Work instructions:
Omitting all pictures, retype the entries below exactly as given.

Stored data
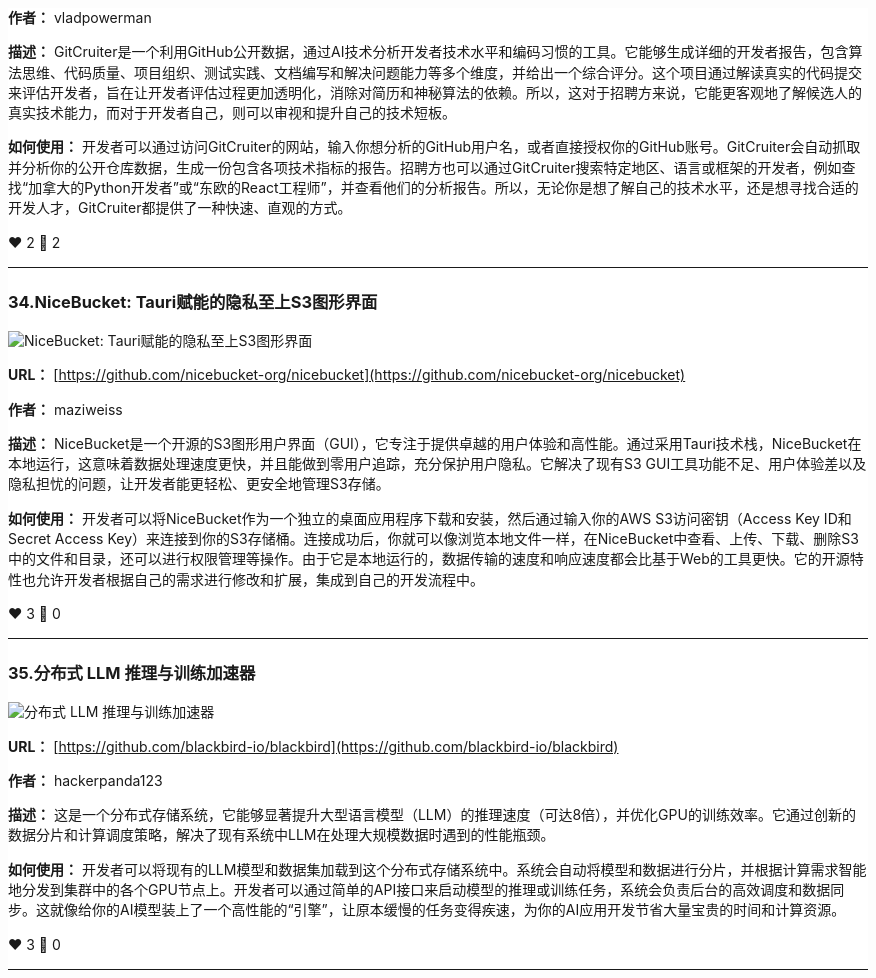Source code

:**作者：** vladpowerman

**描述：**
GitCruiter是一个利用GitHub公开数据，通过AI技术分析开发者技术水平和编码习惯的工具。它能够生成详细的开发者报告，包含算法思维、代码质量、项目组织、测试实践、文档编写和解决问题能力等多个维度，并给出一个综合评分。这个项目通过解读真实的代码提交来评估开发者，旨在让开发者评估过程更加透明化，消除对简历和神秘算法的依赖。所以，这对于招聘方来说，它能更客观地了解候选人的真实技术能力，而对于开发者自己，则可以审视和提升自己的技术短板。

**如何使用：**
开发者可以通过访问GitCruiter的网站，输入你想分析的GitHub用户名，或者直接授权你的GitHub账号。GitCruiter会自动抓取并分析你的公开仓库数据，生成一份包含各项技术指标的报告。招聘方也可以通过GitCruiter搜索特定地区、语言或框架的开发者，例如查找“加拿大的Python开发者”或“东欧的React工程师”，并查看他们的分析报告。所以，无论你是想了解自己的技术水平，还是想寻找合适的开发人才，GitCruiter都提供了一种快速、直观的方式。

❤️ 2   💬 2

---

### 34.NiceBucket: Tauri赋能的隐私至上S3图形界面

![NiceBucket: Tauri赋能的隐私至上S3图形界面](https://showhntoday.com/images/45652752.png)

**URL：** [https://github.com/nicebucket-org/nicebucket](https://github.com/nicebucket-org/nicebucket)

**作者：** maziweiss

**描述：**
NiceBucket是一个开源的S3图形用户界面（GUI），它专注于提供卓越的用户体验和高性能。通过采用Tauri技术栈，NiceBucket在本地运行，这意味着数据处理速度更快，并且能做到零用户追踪，充分保护用户隐私。它解决了现有S3 GUI工具功能不足、用户体验差以及隐私担忧的问题，让开发者能更轻松、更安全地管理S3存储。

**如何使用：**
开发者可以将NiceBucket作为一个独立的桌面应用程序下载和安装，然后通过输入你的AWS S3访问密钥（Access Key ID和Secret Access Key）来连接到你的S3存储桶。连接成功后，你就可以像浏览本地文件一样，在NiceBucket中查看、上传、下载、删除S3中的文件和目录，还可以进行权限管理等操作。由于它是本地运行的，数据传输的速度和响应速度都会比基于Web的工具更快。它的开源特性也允许开发者根据自己的需求进行修改和扩展，集成到自己的开发流程中。

❤️ 3   💬 0

---

### 35.分布式 LLM 推理与训练加速器

![分布式 LLM 推理与训练加速器](https://showhntoday.com/images/45653348.png)

**URL：** [https://github.com/blackbird-io/blackbird](https://github.com/blackbird-io/blackbird)

**作者：** hackerpanda123

**描述：**
这是一个分布式存储系统，它能够显著提升大型语言模型（LLM）的推理速度（可达8倍），并优化GPU的训练效率。它通过创新的数据分片和计算调度策略，解决了现有系统中LLM在处理大规模数据时遇到的性能瓶颈。

**如何使用：**
开发者可以将现有的LLM模型和数据集加载到这个分布式存储系统中。系统会自动将模型和数据进行分片，并根据计算需求智能地分发到集群中的各个GPU节点上。开发者可以通过简单的API接口来启动模型的推理或训练任务，系统会负责后台的高效调度和数据同步。这就像给你的AI模型装上了一个高性能的“引擎”，让原本缓慢的任务变得疾速，为你的AI应用开发节省大量宝贵的时间和计算资源。

❤️ 3   💬 0

---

Task result:
Source code

:**作者：** vladpowerman

**描述：**
GitCruiter是一个利用GitHub公开数据，通过AI技术分析开发者技术水平和编码习惯的工具。它能够生成详细的开发者报告，包含算法思维、代码质量、项目组织、测试实践、文档编写和解决问题能力等多个维度，并给出一个综合评分。这个项目通过解读真实的代码提交来评估开发者，旨在让开发者评估过程更加透明化，消除对简历和神秘算法的依赖。所以，这对于招聘方来说，它能更客观地了解候选人的真实技术能力，而对于开发者自己，则可以审视和提升自己的技术短板。

**如何使用：**
开发者可以通过访问GitCruiter的网站，输入你想分析的GitHub用户名，或者直接授权你的GitHub账号。GitCruiter会自动抓取并分析你的公开仓库数据，生成一份包含各项技术指标的报告。招聘方也可以通过GitCruiter搜索特定地区、语言或框架的开发者，例如查找“加拿大的Python开发者”或“东欧的React工程师”，并查看他们的分析报告。所以，无论你是想了解自己的技术水平，还是想寻找合适的开发人才，GitCruiter都提供了一种快速、直观的方式。

❤️ 2   💬 2

---

### 34.NiceBucket: Tauri赋能的隐私至上S3图形界面

![NiceBucket: Tauri赋能的隐私至上S3图形界面](https://showhntoday.com/images/45652752.png)

**URL：** [https://github.com/nicebucket-org/nicebucket](https://github.com/nicebucket-org/nicebucket)

**作者：** maziweiss

**描述：**
NiceBucket是一个开源的S3图形用户界面（GUI），它专注于提供卓越的用户体验和高性能。通过采用Tauri技术栈，NiceBucket在本地运行，这意味着数据处理速度更快，并且能做到零用户追踪，充分保护用户隐私。它解决了现有S3 GUI工具功能不足、用户体验差以及隐私担忧的问题，让开发者能更轻松、更安全地管理S3存储。

**如何使用：**
开发者可以将NiceBucket作为一个独立的桌面应用程序下载和安装，然后通过输入你的AWS S3访问密钥（Access Key ID和Secret Access Key）来连接到你的S3存储桶。连接成功后，你就可以像浏览本地文件一样，在NiceBucket中查看、上传、下载、删除S3中的文件和目录，还可以进行权限管理等操作。由于它是本地运行的，数据传输的速度和响应速度都会比基于Web的工具更快。它的开源特性也允许开发者根据自己的需求进行修改和扩展，集成到自己的开发流程中。

❤️ 3   💬 0

---

### 35.分布式 LLM 推理与训练加速器

![分布式 LLM 推理与训练加速器](https://showhntoday.com/images/45653348.png)

**URL：** [https://github.com/blackbird-io/blackbird](https://github.com/blackbird-io/blackbird)

**作者：** hackerpanda123

**描述：**
这是一个分布式存储系统，它能够显著提升大型语言模型（LLM）的推理速度（可达8倍），并优化GPU的训练效率。它通过创新的数据分片和计算调度策略，解决了现有系统中LLM在处理大规模数据时遇到的性能瓶颈。

**如何使用：**
开发者可以将现有的LLM模型和数据集加载到这个分布式存储系统中。系统会自动将模型和数据进行分片，并根据计算需求智能地分发到集群中的各个GPU节点上。开发者可以通过简单的API接口来启动模型的推理或训练任务，系统会负责后台的高效调度和数据同步。这就像给你的AI模型装上了一个高性能的“引擎”，让原本缓慢的任务变得疾速，为你的AI应用开发节省大量宝贵的时间和计算资源。

❤️ 3   💬 0

---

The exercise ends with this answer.